» **Page excerpt**
Penelec Green Team Joins Forces with Volunteers to Plant Trees to Shade Trout

planting trees along Cross Long Run

Plant a tree and shade a trout. Wait a minute, fish get sunburned

They don’t. But native brook trout require clear, chilly waters to thrive and reproduce in Long Run and other swift-moving streams in Pennsylvania’s northern tier.  

Historically, the Eastern Hemlock tree has shaded the streams cascading down the region’s steep ravines on their journey to Pine Creek, the world-renowned trout haven that carved the Grand Canyon of Pennsylvania. Today, however, an insect pest called the hemlock woolly adelgid threatens to kill the hemlocks that shield trout waters throughout the Pine Creek’s 950-square-mile watershed. The die-off would expose streams to direct sunlight, raising water temperatures to the point where native trout could no longer survive.          

Safeguarding the watershed’s 95,000 acres of hemlock forest is a priority to Jim Weaver, a retired biologist with a serious fly-fishing habit at the helm of the Pine Creek Watershed Council. 

“We know that as an organization, we won't be able to deal with the adelgid,” he said. “What we can do is plant surrogates – white pine, spruce and other conifers – along streams to provide shade for the trout.”

» **Source data**
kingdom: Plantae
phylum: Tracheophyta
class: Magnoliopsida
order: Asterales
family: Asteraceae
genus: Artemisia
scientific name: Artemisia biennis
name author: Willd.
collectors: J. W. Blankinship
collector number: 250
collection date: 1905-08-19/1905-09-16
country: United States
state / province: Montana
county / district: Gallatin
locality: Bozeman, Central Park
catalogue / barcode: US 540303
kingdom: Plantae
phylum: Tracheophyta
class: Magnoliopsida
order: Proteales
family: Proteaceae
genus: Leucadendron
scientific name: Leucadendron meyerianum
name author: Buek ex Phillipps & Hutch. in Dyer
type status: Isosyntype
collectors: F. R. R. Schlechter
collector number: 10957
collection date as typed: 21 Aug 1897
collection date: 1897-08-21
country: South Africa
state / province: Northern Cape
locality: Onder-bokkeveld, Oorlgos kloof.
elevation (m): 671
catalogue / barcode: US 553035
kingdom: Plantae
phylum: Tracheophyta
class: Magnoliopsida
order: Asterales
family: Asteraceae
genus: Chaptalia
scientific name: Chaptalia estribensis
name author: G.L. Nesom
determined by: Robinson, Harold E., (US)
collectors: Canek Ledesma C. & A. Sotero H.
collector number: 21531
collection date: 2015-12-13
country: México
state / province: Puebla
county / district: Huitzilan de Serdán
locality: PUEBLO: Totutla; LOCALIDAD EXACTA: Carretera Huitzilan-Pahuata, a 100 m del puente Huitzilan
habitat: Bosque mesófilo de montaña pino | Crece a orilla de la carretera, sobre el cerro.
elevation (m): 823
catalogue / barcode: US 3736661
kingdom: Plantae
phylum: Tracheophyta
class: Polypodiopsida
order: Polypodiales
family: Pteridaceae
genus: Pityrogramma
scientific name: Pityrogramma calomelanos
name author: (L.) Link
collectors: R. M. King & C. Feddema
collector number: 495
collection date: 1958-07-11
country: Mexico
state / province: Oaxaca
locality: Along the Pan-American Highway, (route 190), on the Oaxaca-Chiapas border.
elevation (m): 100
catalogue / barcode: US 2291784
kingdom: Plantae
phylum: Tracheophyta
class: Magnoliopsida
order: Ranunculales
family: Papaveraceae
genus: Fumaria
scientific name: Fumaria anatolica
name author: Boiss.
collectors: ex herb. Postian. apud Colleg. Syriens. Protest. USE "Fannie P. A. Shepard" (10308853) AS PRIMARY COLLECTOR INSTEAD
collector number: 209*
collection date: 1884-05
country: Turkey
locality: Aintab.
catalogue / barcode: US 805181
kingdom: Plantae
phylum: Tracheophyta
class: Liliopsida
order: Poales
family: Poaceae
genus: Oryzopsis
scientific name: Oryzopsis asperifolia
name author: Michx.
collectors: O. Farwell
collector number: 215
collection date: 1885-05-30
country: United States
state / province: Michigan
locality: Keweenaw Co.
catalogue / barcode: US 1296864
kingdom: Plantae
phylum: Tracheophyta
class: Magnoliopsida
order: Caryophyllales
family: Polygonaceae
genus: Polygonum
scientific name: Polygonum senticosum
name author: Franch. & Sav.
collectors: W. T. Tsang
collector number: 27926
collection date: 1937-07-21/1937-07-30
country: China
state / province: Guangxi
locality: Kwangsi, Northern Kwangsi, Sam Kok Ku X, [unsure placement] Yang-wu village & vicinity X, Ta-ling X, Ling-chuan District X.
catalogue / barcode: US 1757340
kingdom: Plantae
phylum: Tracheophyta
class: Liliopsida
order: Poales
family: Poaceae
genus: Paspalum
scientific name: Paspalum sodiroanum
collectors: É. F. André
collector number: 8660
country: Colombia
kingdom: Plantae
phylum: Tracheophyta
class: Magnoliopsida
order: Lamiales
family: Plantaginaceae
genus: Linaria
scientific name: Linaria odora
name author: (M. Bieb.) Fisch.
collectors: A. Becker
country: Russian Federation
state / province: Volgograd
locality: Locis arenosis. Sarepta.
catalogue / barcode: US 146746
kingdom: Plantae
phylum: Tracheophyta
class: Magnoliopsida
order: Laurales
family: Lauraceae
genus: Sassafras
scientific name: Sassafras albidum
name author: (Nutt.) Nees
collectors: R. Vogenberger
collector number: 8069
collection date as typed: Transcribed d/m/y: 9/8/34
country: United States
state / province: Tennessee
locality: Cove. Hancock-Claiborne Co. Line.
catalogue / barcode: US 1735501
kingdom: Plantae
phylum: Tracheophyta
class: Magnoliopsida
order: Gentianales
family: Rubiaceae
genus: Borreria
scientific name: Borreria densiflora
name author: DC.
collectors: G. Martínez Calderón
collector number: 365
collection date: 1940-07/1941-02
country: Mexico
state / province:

» **Required work**
In the article on planting trees to shade trout, what insect pest threatens to kill the hemlocks along the streams?

» **Exercise output**
The hemlock woolly adelgid.